JCCC's show includes two portraits of the long-haired, pig-nosed character clutching a tree branch. In "Frank As a Proboscis Monkey," he stands calmly in front of a lushly painted, green jungle background. In "Frank at Night," he grasps his branch tightly in front of him as though he's hiding behind it or using it to ward off some unseen foe. In the background, the night sky is riddled with white stars reflected in shallow pools of water between the hills in the distance.

Schutz usually sets her paintings outside. "Lovers" captures a romantic tryst in a heavily wooded park. Two figures on a bench tightly wrap arms and legs around each other, drawing themselves as close as they possibly can while a flowering branch arches above them. Their desire is so strong that they apparently must consume each other -- they look as if they are swallowing each other's heads. Meanwhile, what looks like an arm appears on the left side of the canvas, as though someone were about to discover the amorous couple.

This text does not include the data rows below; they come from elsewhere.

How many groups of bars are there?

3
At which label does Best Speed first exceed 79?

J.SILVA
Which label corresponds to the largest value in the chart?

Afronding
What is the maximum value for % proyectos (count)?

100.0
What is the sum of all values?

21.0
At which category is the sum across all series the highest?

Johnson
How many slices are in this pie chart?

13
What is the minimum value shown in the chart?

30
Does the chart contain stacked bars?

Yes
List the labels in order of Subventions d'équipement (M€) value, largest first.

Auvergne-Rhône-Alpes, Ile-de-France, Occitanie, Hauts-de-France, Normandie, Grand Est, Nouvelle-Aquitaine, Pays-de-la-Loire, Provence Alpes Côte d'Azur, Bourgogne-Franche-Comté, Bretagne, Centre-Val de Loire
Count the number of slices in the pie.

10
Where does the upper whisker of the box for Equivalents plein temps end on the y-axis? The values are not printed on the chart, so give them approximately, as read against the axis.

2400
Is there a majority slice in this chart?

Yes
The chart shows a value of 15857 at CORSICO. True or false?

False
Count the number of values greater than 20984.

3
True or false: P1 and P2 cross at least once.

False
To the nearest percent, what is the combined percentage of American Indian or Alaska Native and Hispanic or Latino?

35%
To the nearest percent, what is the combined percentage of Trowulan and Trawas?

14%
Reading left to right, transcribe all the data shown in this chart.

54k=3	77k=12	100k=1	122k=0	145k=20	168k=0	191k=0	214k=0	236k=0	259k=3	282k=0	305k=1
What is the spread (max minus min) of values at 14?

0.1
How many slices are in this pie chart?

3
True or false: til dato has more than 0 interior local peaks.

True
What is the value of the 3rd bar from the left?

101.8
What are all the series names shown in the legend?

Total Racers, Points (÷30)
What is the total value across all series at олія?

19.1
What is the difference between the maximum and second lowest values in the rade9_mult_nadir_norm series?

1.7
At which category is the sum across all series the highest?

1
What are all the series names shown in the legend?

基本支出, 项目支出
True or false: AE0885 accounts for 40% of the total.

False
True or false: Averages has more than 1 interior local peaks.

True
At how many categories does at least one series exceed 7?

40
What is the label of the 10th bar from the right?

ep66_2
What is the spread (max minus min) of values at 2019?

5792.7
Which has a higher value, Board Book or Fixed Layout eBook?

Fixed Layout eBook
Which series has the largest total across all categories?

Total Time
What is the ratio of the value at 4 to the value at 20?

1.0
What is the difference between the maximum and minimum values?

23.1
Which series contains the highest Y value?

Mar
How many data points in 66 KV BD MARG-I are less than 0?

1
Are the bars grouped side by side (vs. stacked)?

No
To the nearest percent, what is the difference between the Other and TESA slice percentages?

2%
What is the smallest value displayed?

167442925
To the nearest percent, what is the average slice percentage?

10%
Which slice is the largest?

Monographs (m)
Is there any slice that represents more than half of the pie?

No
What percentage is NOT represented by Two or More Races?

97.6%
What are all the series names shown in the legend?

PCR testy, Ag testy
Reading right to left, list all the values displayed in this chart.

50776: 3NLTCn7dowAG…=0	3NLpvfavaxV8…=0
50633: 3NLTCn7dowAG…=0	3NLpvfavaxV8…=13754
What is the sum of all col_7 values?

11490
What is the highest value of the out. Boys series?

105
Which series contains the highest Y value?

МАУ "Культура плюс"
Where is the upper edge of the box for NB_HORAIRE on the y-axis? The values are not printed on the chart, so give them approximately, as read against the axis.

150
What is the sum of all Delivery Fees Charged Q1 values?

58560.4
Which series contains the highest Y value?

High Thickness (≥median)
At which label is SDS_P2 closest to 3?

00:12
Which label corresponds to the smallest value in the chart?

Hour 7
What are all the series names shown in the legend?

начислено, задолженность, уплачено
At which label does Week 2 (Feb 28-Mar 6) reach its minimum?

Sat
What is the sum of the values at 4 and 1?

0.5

"Landscape offers so many abstract possibilities," Schutz says. "I have been interested in the way that forest spaces can create a fractured space." She recently learned that German romantic artists used the woods as a symbol for imagination and the unconscious. "It was a space for fantasy, projection and irrationality," she says. The wild, uncharted forest is the perfect setting for this Pied Piperish romp, in which Schutz leads her audience through her imagination with feverish brush strokes in garish colors.

Although they're conceptually engaging, the Frank pieces in this show are not Schutz's most interesting visually. "Surgery," which Hartman recently purchased for JCCC's future Nerman Contemporary Art Museum, is a creepily spectacular commentary on the meanness of little girls. Seven of them gather around what resembles an oversized Operation game board, but instead of a portly cartoon man with a red light-bulb nose lying exposed on the examination table, there's another glassy-eyed little girl. The top of her skull has been sliced cleanly off, her limbs lie across the table bent at awkward angles and her chest is an open cavity. Three of the girls lean over their specimen, picking at her with instruments in their gloved hands. The happy-colored palette -- girly pinks, comforting yellows and warm oranges -- and the checkered picnic tablecloth make for a pleasant backdrop. But they're in stark contrast to the emotionless, calculating expressions on the girls' faces.